Brazilian President Dilma Rousseff
Brazilian President Dilma Rousseff
In addition to Brazil’s National Bank financing the Mariel project with a $682-million loan, the construction was also handled by Brazil’s mega-corporation Odebrecht, the equipment came from China and other places, and the port operating company, PSA International Pte Ltd., is from Singapore. During the ceremony, Rousseff noted that Cuba also purchased more than $800-million in goods and services from Brazilian suppliers during construction, perhaps further fueling the argument that the U.S. should have taken a more proactive role in financing and thus benefitting from this, the largest infrastructure project in Cuba in decades.
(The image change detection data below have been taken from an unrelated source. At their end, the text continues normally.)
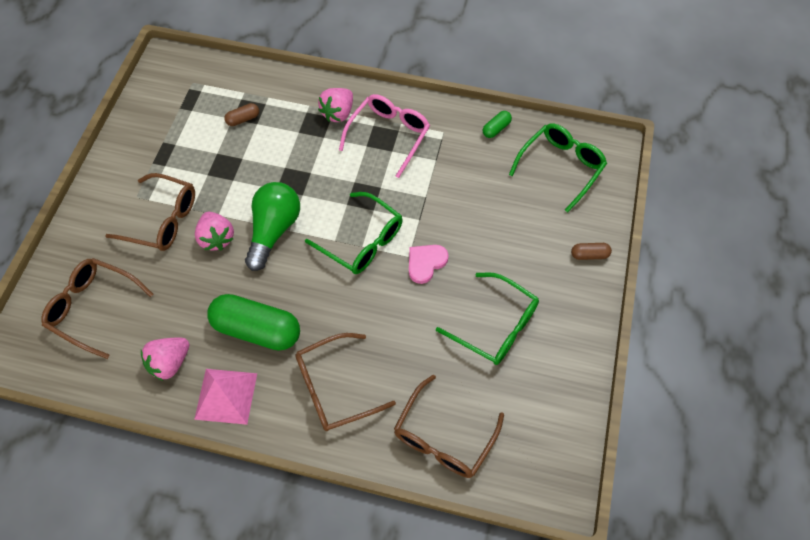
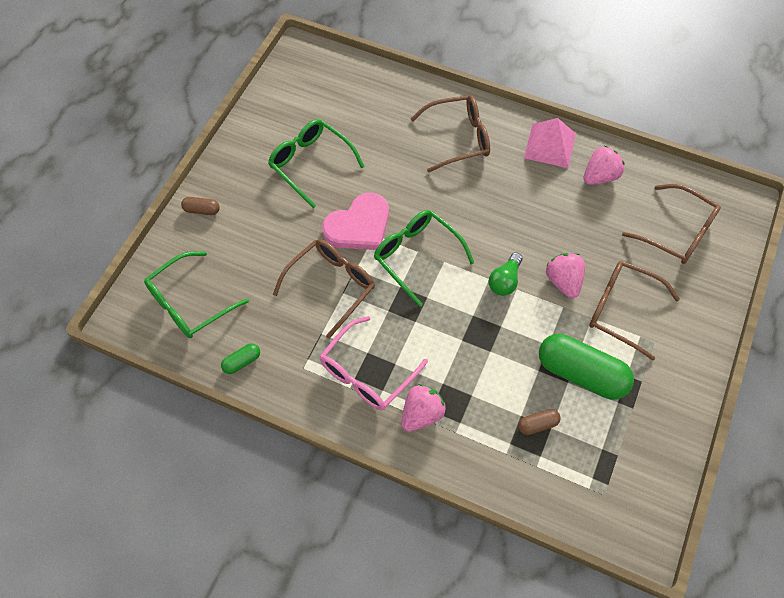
camera: 170 degrees left, 0 degrees up
green capsule [207,294,300,351] -> green capsule moved to [539,334,634,399]
green light bulb [245,182,300,271] -> green light bulb [489,252,523,296], size x0.59
brown glasses [394,374,504,478] -> brown glasses moved to [273,239,375,339]
pink heart [409,245,448,284] -> pink heart [322,193,389,250], size x1.61

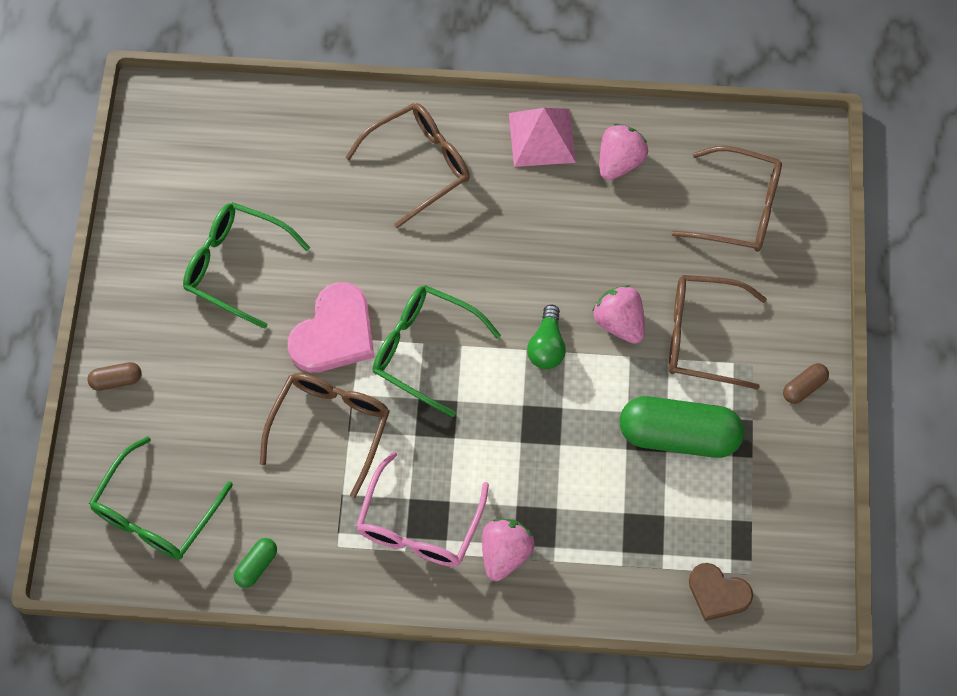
camera: 20 degrees left, 5 degrees up
brown capsule [518,409,560,435] -> brown capsule moved to [783,363,829,404]
none -> brown heart [689,563,753,621]

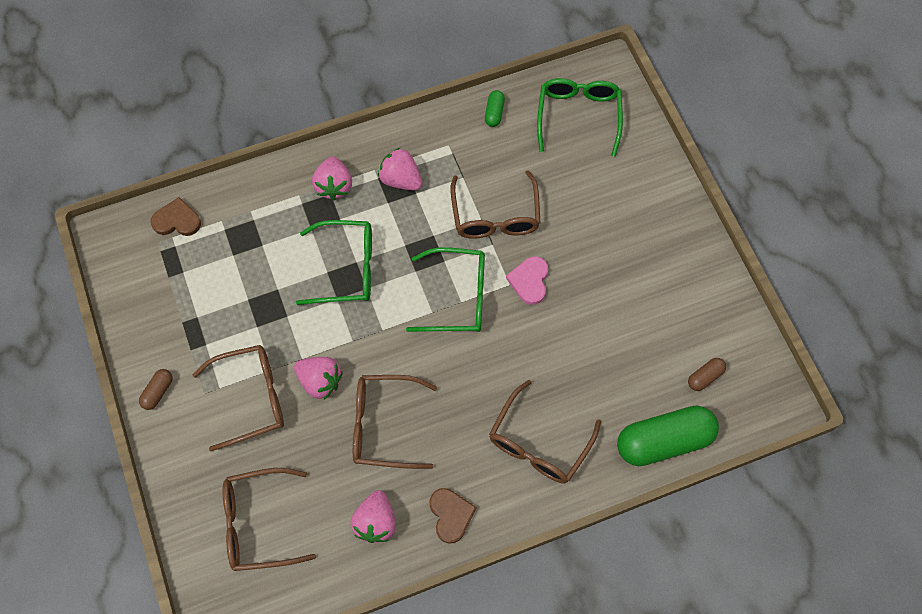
camera: 155 degrees right, 0 degrees up
brown capsule [87,362,142,391] -> brown capsule moved to [688,358,726,391]
green glasses [183,202,310,329] -> green glasses moved to [296,220,372,305]
pink heart [288,282,374,372] -> pink heart [506,256,548,305], size x0.62
pink glasses [356,451,489,567] -> pink strawberry [378,148,423,190]
pink pyramid [509,108,576,167] -> brown heart [430,488,477,544]
green light bulb [527,305,566,369] -> none
green capsule [620,396,744,458] -> green capsule moved to [617,406,719,466]
none -> brown glasses [353,375,437,469]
The priority during the next phase of improving Cuba’s transportation network, Castro said, will be upgrading the island’s rail system to help give the renovated port more value and lower transportation costs – a project that Brazil, if current involvement is the barometer – will be standing by to help with. “This container terminal and the powerful infrastructure accompanying it are a concrete example of the optimism and confidence with which we Cubans see a socialist and prosperous future,” Castro told the ceremony. When the project is complete, the port, built on the site of a former U.S. submarine base, is expected to be able to handle one million containers annually, three times that of its current port in Havana punctuating Cuba’s presence as a state-of-the-art port for the future. Ironically this site was once home to one of the largest exoduses of Cubans in history. In 1980, over 125,000 Cubans took to the shore of Mariel to be lifted to South Florida. Now, this former U.S. Naval base land finds itself repurposed as an entryway for businesses seeking to benefit from the country’s open door trade policy. A door it hopes will be utilized in the near future by American businesses looking to further near-source trade.